INSTRUCCIONES DE LA TAREA: Reproduce sin cambios, del texto sobre la inercia, todo lo que va desde "Todos los veranos" hasta "le llama inercia.".

TEXTO PROPORCIONADO:
/---

Todos los veranos por estas fechas la cúpula celeste se desconcha, la purpurina de las estrellas se precipita sobre nosotros. En la antigüedad, los griegos le llamaron a este fenómeno perseidas. Tumbados en el suelo, mirando hacia arriba, vemos cómo estalla el universo. Las chispas nos recuerdan que estamos hechos de fuego, hielo y polvo, materia sideral. Pero la materia es casi nada, una cantidad despreciable en comparación con el inmenso vacío que ocupa casi todo. La nada es mucho mayor que el todo. Casi todo es nada, el espacio es una pista de patinaje perfecta, en la que al no haber rozamiento, todo lo que esté quieto permanecerá quieto, todo lo que esté en movimiento seguirá en movimiento en la misma dirección y a la misma velocidad, mientras no tropiece con algún trozo de basura espacial.

A esta cualidad física se le llama inercia.

Es curioso ver cómo lo gigantesco y lo ínfimo están relacionados, cómo las leyes de la física afectan a las galaxias y a los camareros de chiringuito. La inercia es muy humana, tendemos a repetir patrones porque es mucho más cómodo copiar que inventar. Para seguir adelante no hay más que seguir adelante, hacer lo que se ha hecho toda la vida. A hacer las cosas como Dios manda, siempre de una manera, la misma, le llamamos rutina. Menos mal que existe la rutina, piensa un borrico sin apartar la vista del camino gracias a las orejeras. En este país sabemos mucho de ortodoxias unidireccionales, justificamos su existencia amparándonos en la tradición. “De toda la vida se ha hecho así, por/para qué vamos a cambiar”.

Se repiten los vicios acumulados por la fuerza de la costumbre y se revive lo que parecía muerto, haciéndolo crecer. Cada día se multiplica el racismo, el machismo asesino y el otro, y todas las formas de intolerancia imaginable. La inercia irreflexiva hace que enarbolemos banderas excluyentes.

Afortunadamente, muchos y muchas decidieron mandar ciertas tradiciones al contenedor de los desperdicios orgánicos, muchos vicios rancios que nadie se atrevía a derogar. Por eso ya no hay esclavos, ni derecho de pernada, ni trabajan los niños y ancianos, ni las mujeres son ganado con el que negociar dotes. A un grupo de trabajadores de “La Canadiense”, la mayoría andaluces, se les ocurrió desafiar la inercia, la liaron parda y se sumaron obreros industriales de todo tipo; consiguieron la jornada laboral de ocho horas. Por supuesto los empresarios catalanes, siguiendo la tradición, la inercia, no estaban dispuestos a ceder en nada, “sus empresas no serían viables”. Da igual el siglo en el que estemos, para los empresarios siempre estamos al borde del abismo. Es hablar de derechos laborales y se presentan los cuatro jinetes del apocalipsis montados en Vespa.

¡Qué cómodo es seguir la tradición para algunos!

Hay grupos humanos que en un momento dado le han hecho un corte de mangas a la inercia de las cosas, sobre todo porque eran profundamente injustas. Por eso las mujeres se plantaron y consiguieron el voto, aunque muchas, siguiendo la tradición, estaban en contra. Nada les importó a otras valientes luchadoras, esas “locas” de las que decían que querían que el mundo estallase en pedacitos. En cuanto una mujer se atrevía a pensar y quejarse, o simplemente querer ejercer una profesión en lugar de cuidar hijos, estaba loca, era un marimacho o una bruja.

\---

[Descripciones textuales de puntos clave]

/---

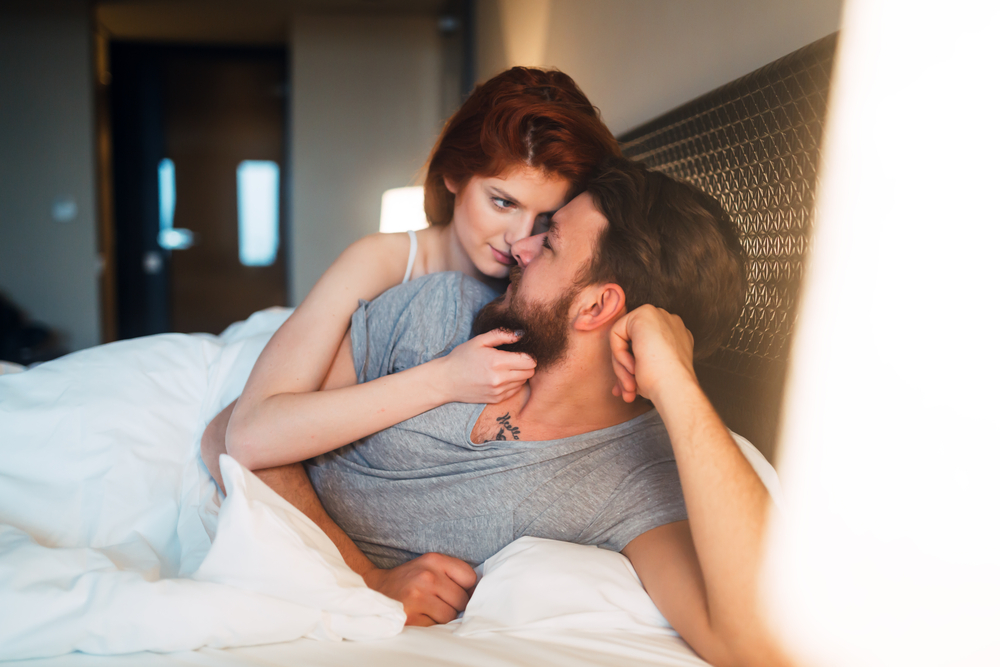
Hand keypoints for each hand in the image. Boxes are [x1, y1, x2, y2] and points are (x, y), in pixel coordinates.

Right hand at [362, 552, 477, 625]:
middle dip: (454, 605)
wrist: (374, 589)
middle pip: (462, 600)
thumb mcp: (429, 566)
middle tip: (438, 602)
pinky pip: (435, 627)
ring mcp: (418, 596)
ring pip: (450, 616)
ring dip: (442, 617)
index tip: (457, 591)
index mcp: (433, 560)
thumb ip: (452, 574)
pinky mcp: (411, 616)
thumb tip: (478, 594)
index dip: (467, 588)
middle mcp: (426, 576)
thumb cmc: (409, 580)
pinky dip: (430, 625)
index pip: (470, 577)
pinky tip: (420, 616)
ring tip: (428, 609)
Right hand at [437, 329, 535, 403]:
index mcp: (497, 362)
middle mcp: (500, 379)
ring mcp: (499, 391)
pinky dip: (512, 384)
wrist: (446, 380)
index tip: (521, 352)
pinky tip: (501, 377)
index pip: (529, 361)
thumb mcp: (479, 341)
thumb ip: (501, 335)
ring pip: (523, 382)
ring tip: (506, 368)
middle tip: (515, 359)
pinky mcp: (496, 399)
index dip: (529, 355)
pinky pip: (514, 391)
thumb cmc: (462, 358)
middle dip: (526, 365)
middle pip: (530, 373)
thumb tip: (521, 334)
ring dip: (519, 375)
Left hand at [609, 305, 695, 403]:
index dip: (630, 368)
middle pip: (631, 343)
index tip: (630, 389)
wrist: (674, 388)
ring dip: (621, 366)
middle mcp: (669, 322)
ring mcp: (659, 315)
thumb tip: (620, 384)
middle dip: (623, 369)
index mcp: (674, 337)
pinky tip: (632, 367)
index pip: (641, 348)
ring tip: (629, 387)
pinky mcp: (645, 313)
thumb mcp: (648, 374)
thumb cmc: (663, 386)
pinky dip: (619, 354)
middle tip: (627, 391)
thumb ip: (635, 368)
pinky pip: (617, 333)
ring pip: (623, 339)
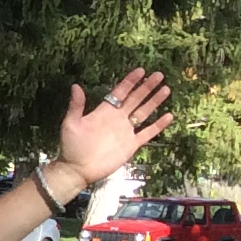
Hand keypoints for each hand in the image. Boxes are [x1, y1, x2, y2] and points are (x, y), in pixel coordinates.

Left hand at [59, 68, 174, 186]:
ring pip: (144, 112)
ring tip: (166, 89)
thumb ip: (76, 105)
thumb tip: (75, 85)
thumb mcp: (71, 124)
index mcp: (104, 111)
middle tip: (159, 75)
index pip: (120, 92)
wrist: (77, 169)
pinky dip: (158, 125)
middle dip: (147, 87)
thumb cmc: (72, 146)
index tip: (141, 70)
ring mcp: (126, 131)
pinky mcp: (131, 145)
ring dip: (154, 101)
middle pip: (136, 99)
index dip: (130, 81)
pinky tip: (169, 116)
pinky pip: (147, 133)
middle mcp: (117, 118)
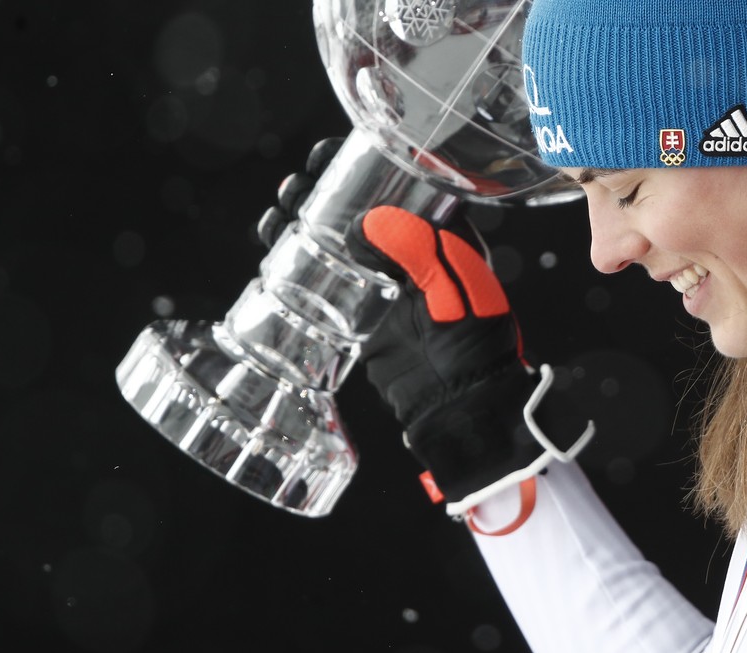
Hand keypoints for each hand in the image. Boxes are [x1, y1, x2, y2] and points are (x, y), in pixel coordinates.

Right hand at [256, 139, 591, 516]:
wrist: (460, 403)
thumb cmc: (472, 344)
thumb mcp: (454, 289)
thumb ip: (418, 252)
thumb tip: (367, 219)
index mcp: (443, 235)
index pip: (400, 183)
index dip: (364, 164)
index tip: (332, 154)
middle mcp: (409, 250)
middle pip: (358, 204)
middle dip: (323, 188)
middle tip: (298, 184)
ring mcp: (381, 277)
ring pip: (334, 235)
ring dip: (302, 216)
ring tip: (281, 207)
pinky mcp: (358, 306)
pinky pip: (323, 272)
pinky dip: (294, 253)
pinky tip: (274, 239)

\---

RESPUESTA DEL EJERCICIO:
Todos los veranos por estas fechas la cúpula celeste se desconcha, la purpurina de las estrellas se precipita sobre nosotros. En la antigüedad, los griegos le llamaron a este fenómeno perseidas. Tumbados en el suelo, mirando hacia arriba, vemos cómo estalla el universo. Las chispas nos recuerdan que estamos hechos de fuego, hielo y polvo, materia sideral. Pero la materia es casi nada, una cantidad despreciable en comparación con el inmenso vacío que ocupa casi todo. La nada es mucho mayor que el todo. Casi todo es nada, el espacio es una pista de patinaje perfecta, en la que al no haber rozamiento, todo lo que esté quieto permanecerá quieto, todo lo que esté en movimiento seguirá en movimiento en la misma dirección y a la misma velocidad, mientras no tropiece con algún trozo de basura espacial.

A esta cualidad física se le llama inercia.